最初は困惑したけれど、距離が縮まるうちにそれはなくなった。
むしろ、ボクはエヴィのためになりたいと思うようになった。そして、彼女が変われる手伝いがしたい、自分もまた前に進みたい、と。
『その人がいたから、私はいま、ここにいます。本当の自分をみなさんに、そして大切なその人に見せようと思えたのです』
胸が熱くなった。
目頭も、頬も熱く、そして全身が震える。
いつの間にか、ボクの頬には一筋の涙が伝っていた。
『みなさん、これが本当の私です。私はヲタクです。私はアニメが大好き』
そう続けた彼女は、しかし最後に大きく息を吸い込む。
『でも、それ以上に――』
そしてエヴィは、ボクと同じように瞳を潤ませながら叫んだのだった。
『杉本拓海くんが、大好きですっ!!』――と。
それは体育館にまったく隙間なく響き渡った。
全校生徒が驚き、唖然として、どうすれば良いのか分からないでいる。
そして、杉本拓海という男子が誰なのか、それを探そうとし始めた。だが――。
「素晴らしい! 実に、素晴らしいじゃないか!!」
――聞き覚えのある快活な声が、マイクの音量に負けないくらい響く。
声の主は、天野八紘。
野球部のキャプテンであり、校内でも有名な人物だった。
彼は何度も頷きながら、素晴らしいと口にして、最後に拍手をし始める。
「そ、そうだな……」
「すごいよ、エヴィさん!」
「勇気だしたんだね! おめでとう!!」
すると、次第にそんな声が広がって。
八紘さんに続くようにして、拍手が鳴り響いていった。誰もが文句なしに、エヴィの勇気をたたえたのである。
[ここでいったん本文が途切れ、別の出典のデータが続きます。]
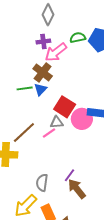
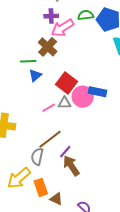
blue triangle: (41, 89) -> (35, 75), moved
gray triangle: (57, 122) -> (64, 103), moved
brown line: (24, 132) -> (50, 139), moved

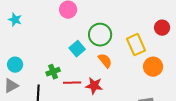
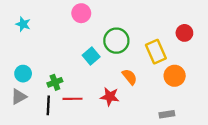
orange semicircle: (105, 61) -> (130, 77), moved
green cross: (53, 72) -> (55, 82), moved
red line: (72, 83) -> (72, 99), moved

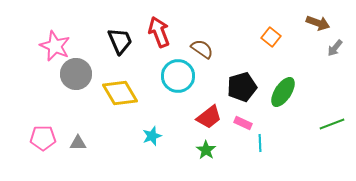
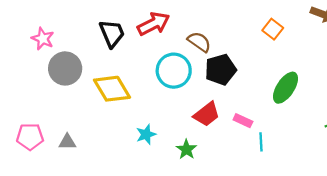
red arrow: (159, 32) -> (153, 24), turned 84
pink star: (55, 46) -> (43, 39), size x0.7
black pentagon: (242, 87) -> (221, 70), moved
green star: (206, 150) -> (186, 149), moved

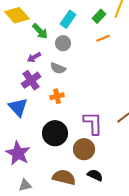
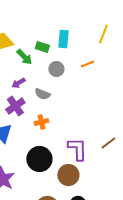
green rectangle: (99, 16) -> (42, 47), moved, turned 64
cyan rectangle: (68, 19) -> (63, 39), moved, turned -30
gray circle: (63, 43) -> (56, 69), moved

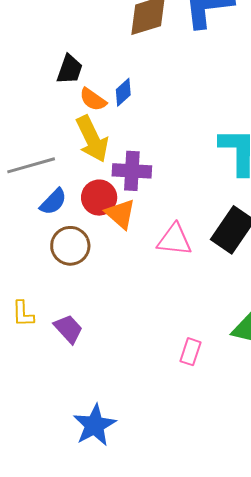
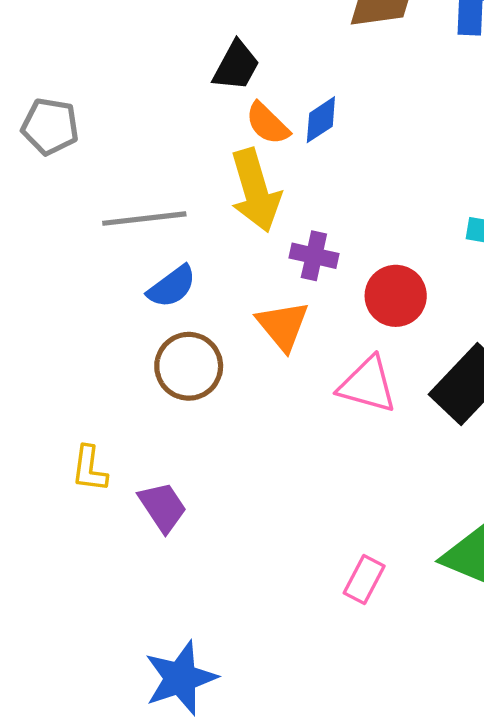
purple cross: (132, 171) -> (314, 256), size x0.7
red circle: (99, 198) -> (396, 296), moved

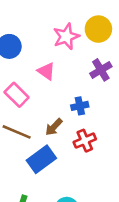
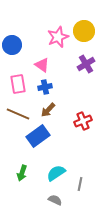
pink rectangle: (17, 95) -> (18, 84), turned 36
blue cross: (80, 106) -> (45, 87), moved
red cross: (85, 141) -> (83, 121), moved

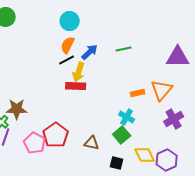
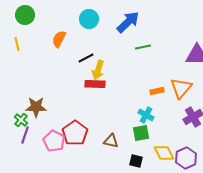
orange semicircle: (68, 45) -> (59, 39), moved
blue arrow: (90, 52) -> (128, 22), moved, size x1.4
green square: (122, 135) -> (141, 133), turned 30

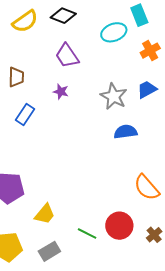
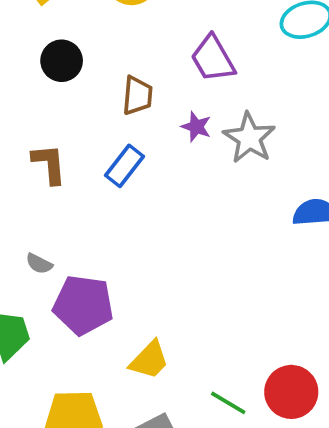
brown trapezoid: (16, 77) -> (137, 96), moved
gray star: (114, 96) -> (249, 138), moved

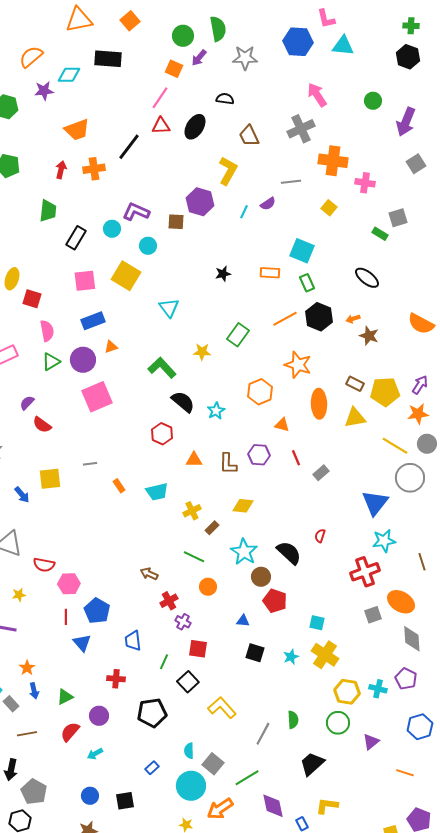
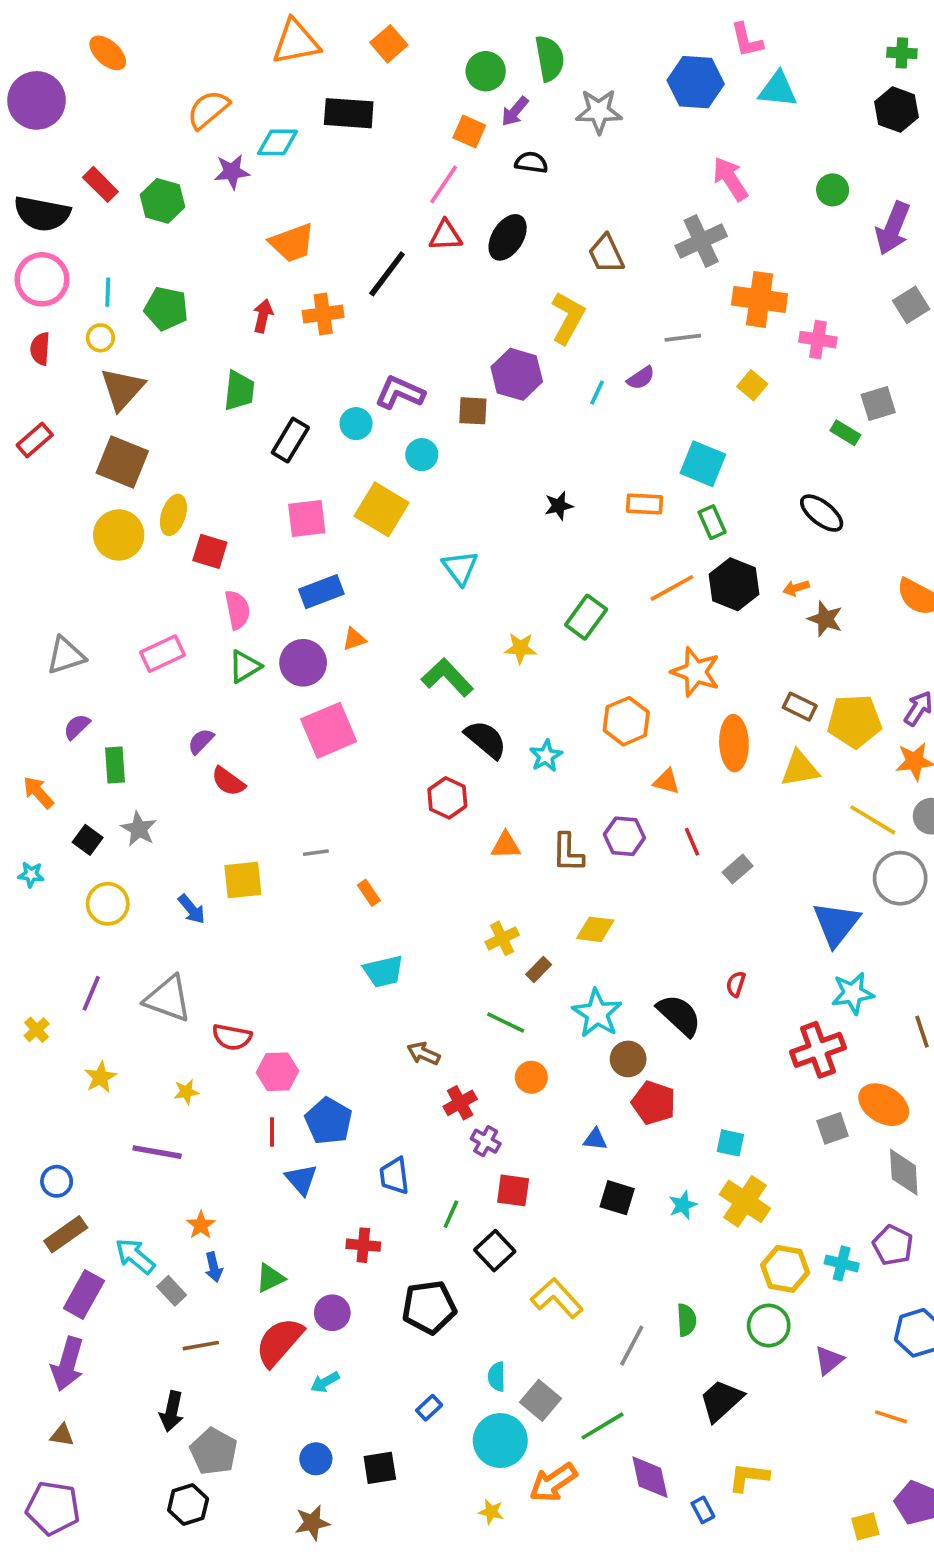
black semicircle: (225, 99) -> (531, 162), moved
cyan trapezoid: (157, 492) -> (383, 971), moved
red semicircle: (70, 732) -> (279, 1342), size x1.4

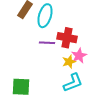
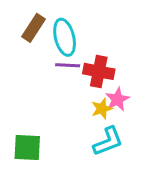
cyan ellipse: (45, 16) -> (65, 37), turned -30
purple line: (47, 43) -> (68, 65), moved

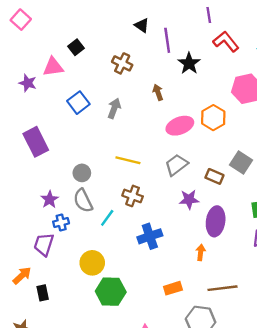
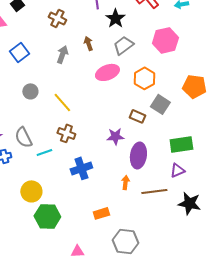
gray arrow: (114, 108) -> (62, 54), moved
orange hexagon: (213, 118) -> (144, 78), moved
yellow line: (128, 160) -> (62, 102), turned 35
gray trapezoid: (176, 165) -> (123, 45), moved
gray circle: (82, 173) -> (30, 91), moved
cyan line: (107, 218) -> (44, 152), turned 35
brown line: (222, 288) -> (154, 191), moved

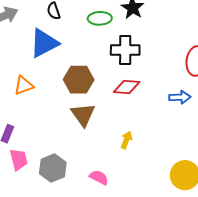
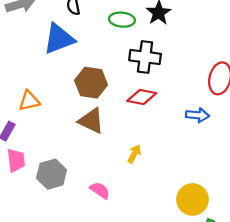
orange triangle: (24, 85) -> (29, 101), moved
brown triangle: (83, 115) -> (91, 121), turned -36

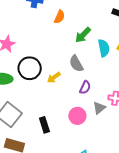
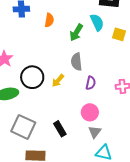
cyan semicircle: (104, 48) -> (97, 22), moved
gray semicircle: (76, 64) -> (76, 62), turned 36
gray triangle: (99, 108) -> (95, 132), moved

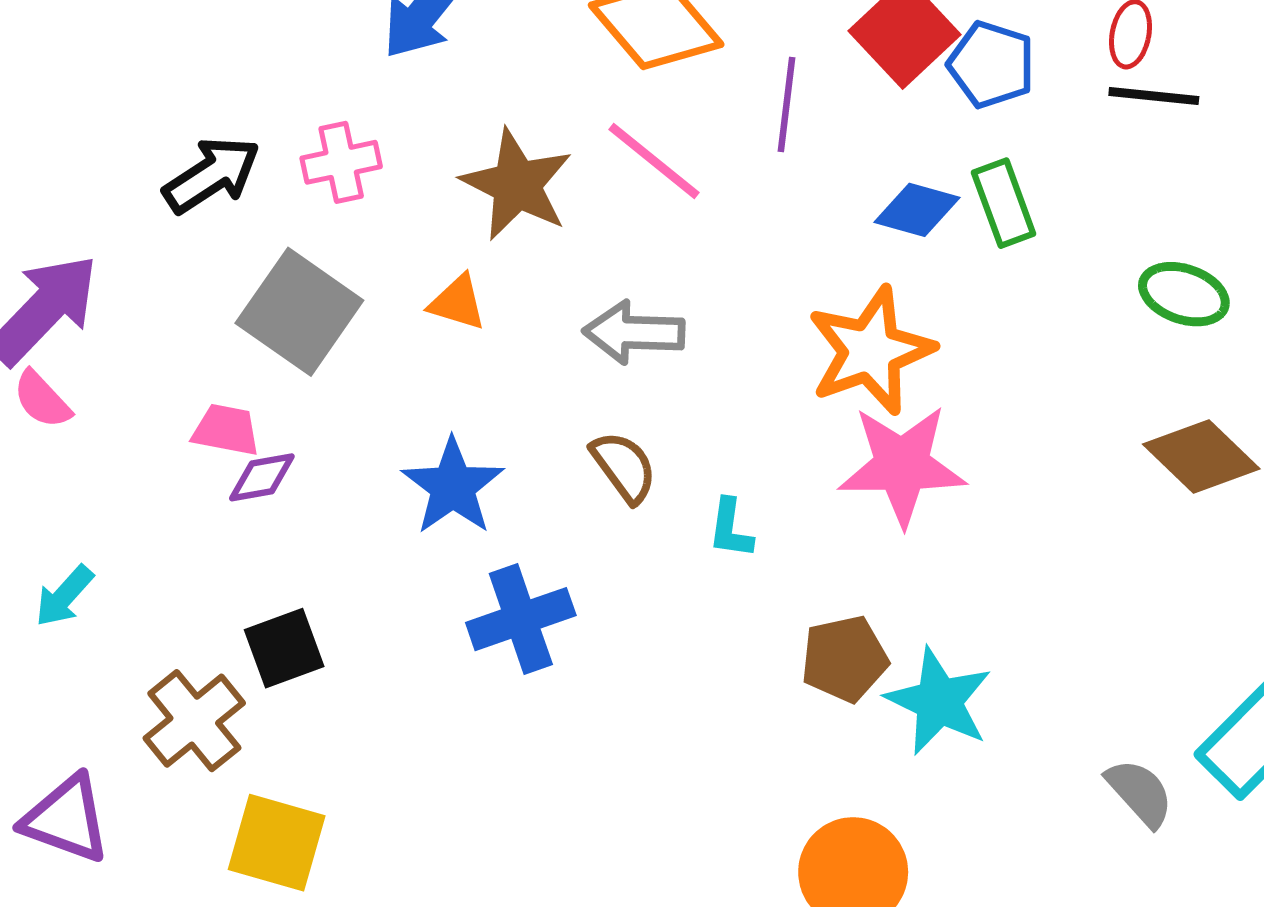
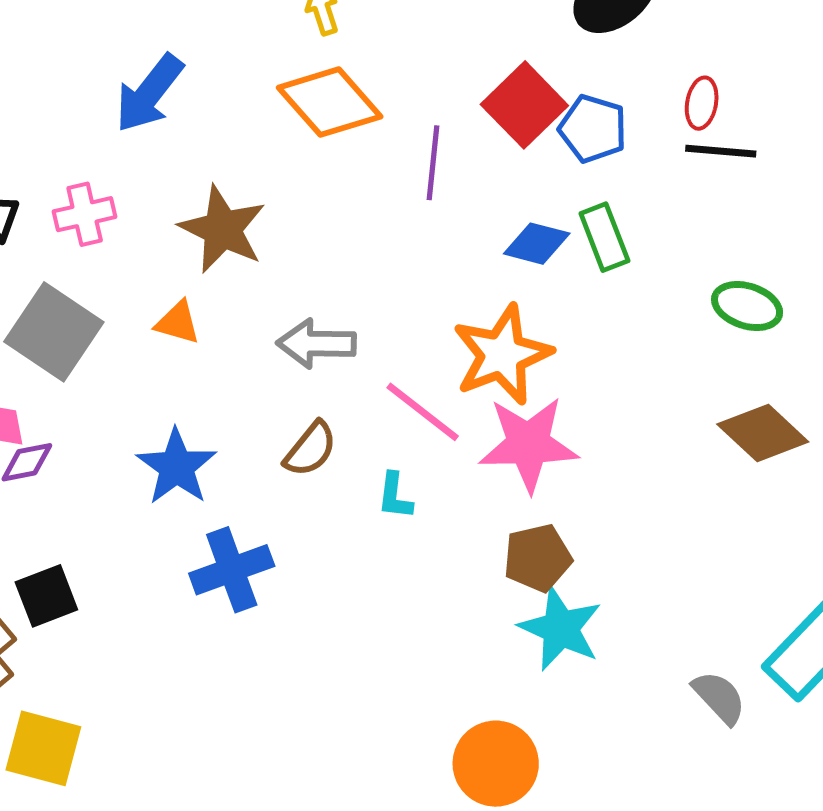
pink line: (654, 161) -> (423, 412), moved
brown semicircle: (624, 467) -> (310, 449), turned 76
brown pentagon: (844, 659) -> (538, 558), moved

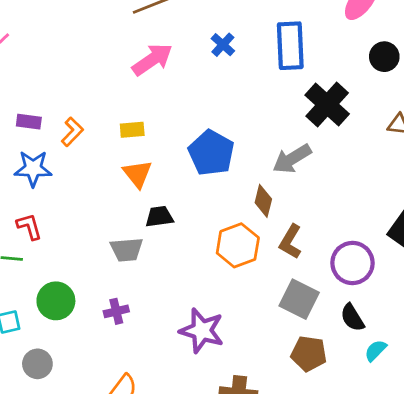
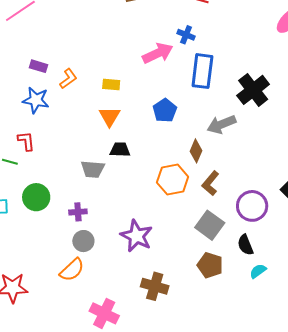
blue cross: (223, 45) -> (186, 35), turned -30
blue rectangle: (290, 46) -> (202, 71), moved
pink arrow: (152, 60) -> (158, 53), moved
blue pentagon: (211, 153) -> (165, 110), size x0.7
gray circle: (37, 364) -> (83, 241), moved

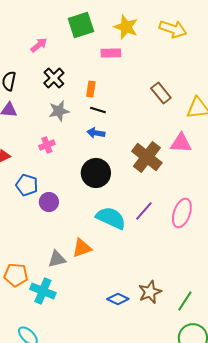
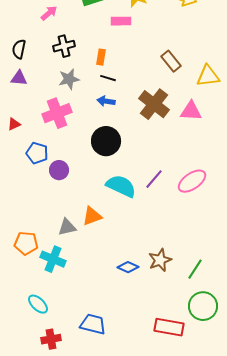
black cross: (54, 78) -> (64, 46), turned 30
pink cross: (47, 145) -> (57, 113), size x1.8
brown cross: (147, 157) -> (154, 104), moved
pink ellipse: (182, 213) -> (192, 181), turned 36

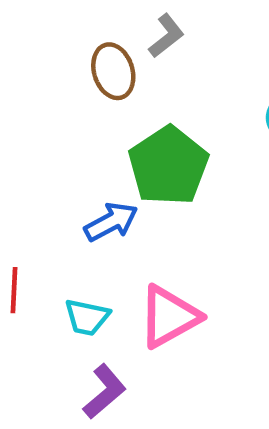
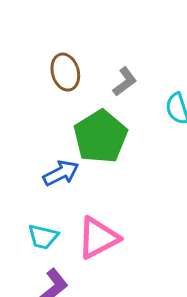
gray L-shape: (166, 36) -> (125, 82), moved

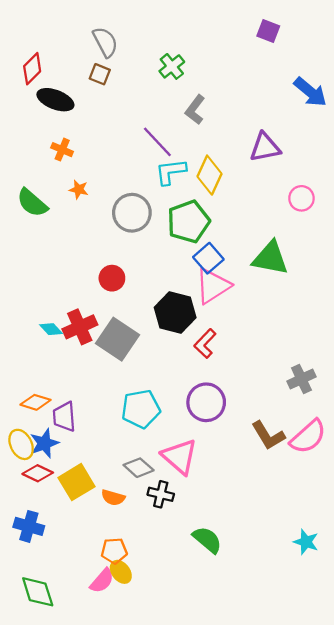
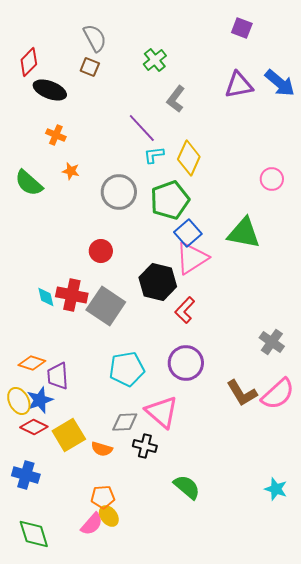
purple triangle: (265, 147) -> (239, 85), moved
cyan L-shape: (171, 172) -> (154, 155), size x0.7
red cross: (80, 327) -> (72, 295), turned 36
cyan diamond: (51, 329) -> (46, 297), turned 30
gray cross: (301, 379) -> (272, 342), turned -30
gray diamond: (139, 468) -> (125, 422), turned -44

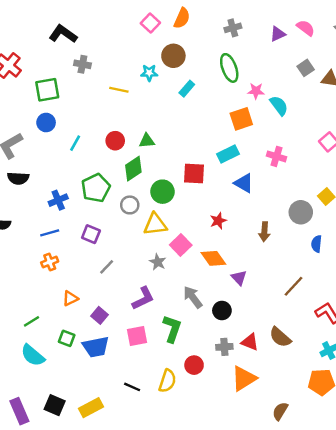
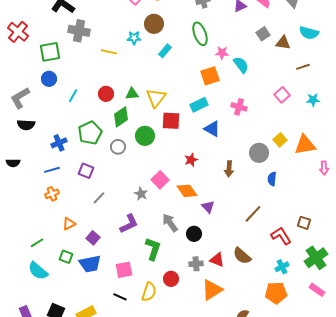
gray cross: (82, 64) -> (79, 31), size x1.5
yellow triangle: (155, 224) -> (156, 98), moved, turned -45
pink square: (137, 336) -> (124, 270), moved

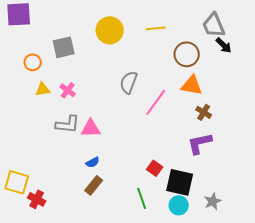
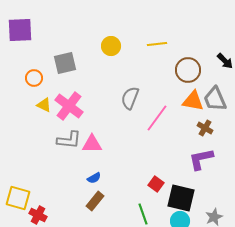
gray trapezoid: (214, 25) -> (215, 99), moved
yellow circle: (110, 30) -> (111, 46), size x0.7
yellow triangle: (43, 89) -> (44, 105), turned 35
pink cross: (68, 90) -> (69, 106), size x1.8

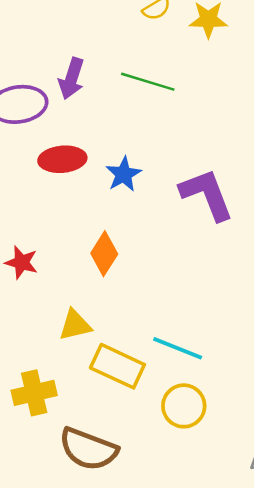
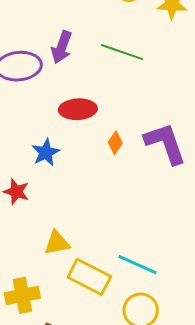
red ellipse: (62, 159) -> (78, 109), moved
blue star: (124, 174) -> (46, 153), moved
orange diamond: (104, 254) -> (115, 143), moved, size x0.7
そして同時に、彼女という人柄や人物像も塗り替えられていった。
「よかった。……エヴィ、本当に……!」
気付けばボクは、ステージの上で手を振る彼女を見ながら大粒の涙を流していた。
だって、仕方ないじゃないか。
こんなにも嬉しいことは、本当に初めてだったのだから。
胸の空くような思い。
それを感じながら、ボクもまたゆっくりと拍手を始めるのだった。